“İslâmiyet Yahudilik ve Hıristiyanlıkla benzeştiği değil benzeşmediği nispette dini temsil etti.”
İsmet Özel‘in İstiklâl Marşı Derneği internet portali İsmet Özel Köşesi’nde ALIN TERİ GÖZ NURU üst-başlığı altında, KIZLARA KORUMA, ERKEKLERE CESARET başlığıyla çıkan 24 Zilhicce 1444 (12 Temmuz 2023) tarihli yazısının (http://www.istiklalmarsidernegi.org.tr/ IsmetOzel?Id=182&Katld=7) birkaç yerinden yapacağım alıntılamalar (bunlardan ilki o yazının 3. paragrafından bir cümle olup alıntı olarak bu yazının başlığını teşkil etmekte) oluşturacak bu yazıyı.
“(…) Dünyadaki Müslümanlar beraberlerinde hane mahremiyeti hissini de bulundurmuyor. Bu ruh durumundan yeni bir İslâm hegemonyası doğacağını beklemek çocukça olacaktır. (…) Gülünçlükle kahramanlık arasında gidip geliyorsunuz.”
“(…) Biz hangi tarafta yer alırsak alalım dünya dönüyor. Taraflar dünyanın dönüş yönünü tasdik edenlerle (sadece tasdik etmekle kalmıyor, yangına körükle gidiyorlar.) bu yönün eleştirisi içinde bulunmağı şerefleri gereği sayanlardan oluşuyor. (…) Benim yazdıklarımı titizlikle takip edenler bilir. Bilmeyenler için tekrar edeyim: İnsanın şerefi ağzını yiyeceğine götürmekte değil yiyeceğini ağzına götürmekte saklıdır. (…) Çatışma, haklarını yedirmek istemeyenlerle, haksız olarak yediklerini ne pahasına olursa olsun savunmak isteyenler arasında olmuştur.
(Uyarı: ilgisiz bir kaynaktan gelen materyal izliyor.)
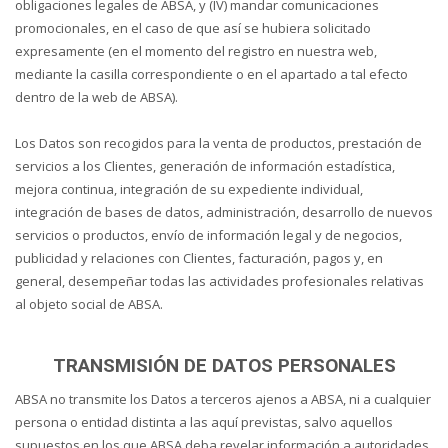
obligaciones legales de ABSA, y (IV) mandar comunicaciones
promocionales, en el caso de que así se hubiera solicitado
expresamente (en el momento del registro en nuestra web,
mediante la casilla correspondiente o en el apartado a tal efecto
dentro de la web de ABSA).
Los Datos son recogidos para la venta de productos, prestación de
servicios a los Clientes, generación de información estadística,
mejora continua, integración de su expediente individual,
integración de bases de datos, administración, desarrollo de nuevos
servicios o productos, envío de información legal y de negocios,
publicidad y relaciones con Clientes, facturación, pagos y, en
general, desempeñar todas las actividades profesionales relativas
al objeto social de ABSA.
TRANSMISIÓN DE DATOS PERSONALES
ABSA no transmite los Datos a terceros ajenos a ABSA, ni a cualquier
persona o entidad distinta a las aquí previstas, salvo aquellos
supuestos en los que ABSA deba revelar información a autoridades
Türk toplumunda ise mesele ister istemez beynelmilel karaktere bürünmüştür. (…)”
“İstiklâl yenilir içilir bir şey değildir; ama ‘istiklâlimiz’ der demez ne yiyip ne içtiğimiz baş meselemiz haline gelir. (…) Hıristiyanların biz Müslümanların ‘sünnet’ diye bildiği ameliyeye uğramayışlarının da Grek kültürüyle doğrudan ilgisi var. (…) Buradan anlaşılıyor ki Grekler kendi kültürlerini muhafaza ederek kiliseye mensup olmuşlar. (…) İslâmiyet Yahudilik ve Hıristiyanlıkla benzeştiği değil benzeşmediği nispette dini temsil etti. (Bu cümle başlığı alıntı olarak teşkil etmekte.) Saydıklarımdan birincisi baştan ayağa kültür, ikincisi tepeden tırnağa hurafedir. Bu gerçekten her iki tarafın da haberdar olmaması imkânsız.”
“Batı Medeniyetini gerçekte var olmayan ve fakat varmış gibi gösteren şey geçerliliğinde ısrar edilen yanlışın doğruyu tasfiye edeceği fikridir. Aynı fikir kapitalizmin hegemonyasına destek veriyor. SSCB dünyanın umudu olamadı. Bugün Komünist Parti tarafından yönetilen Çin bile kapitalizmin payandası olarak ayakta kalabiliyor. (…)”
“Bir Müslümanın zaruri olarak bilmesi gereken şey nâzil olan Kur’an-ı Kerîm’in bütün insanlığa yeni bir hegemonyanın sunulduğu haberini verdiğidir. (…) İslâmiyet yeryüzündeki dinlerden sadece biri değildir. Dünyada insanların canını ve malını teminata bağlayan bir düzen vardır. Buna dar-ül İslâm diyoruz. İslâm’ın düzen tesis edemediği yerin adı dar-ül harptir. Orada kargaşa hâkimdir. (…)”
“Tarih bizde Yavuz Sultan Selim’in ilk Osmanlı halifesi olduğu intibaını uyandırmıyor. Tam tersine Osmanlı hilafeti kafamızda II. Abdülhamid’le birlikte canlanıyor. (…) Hilâfetin insan oluşta vazgeçilmez bir yeri olduğunu akıldan çıkarmayalım. Osmanlı devleti olarak bilinen siyasi yapı millet içinde kızların korundukça değer kazandığı, erkeklerin cesaret kaynağı edindikçe istikamete sahip çıktıkları bir kültür doğurdu. Bu kültürden millet hayatı yok olma tehlikesiyle her karşılaştığında fayda gördük.”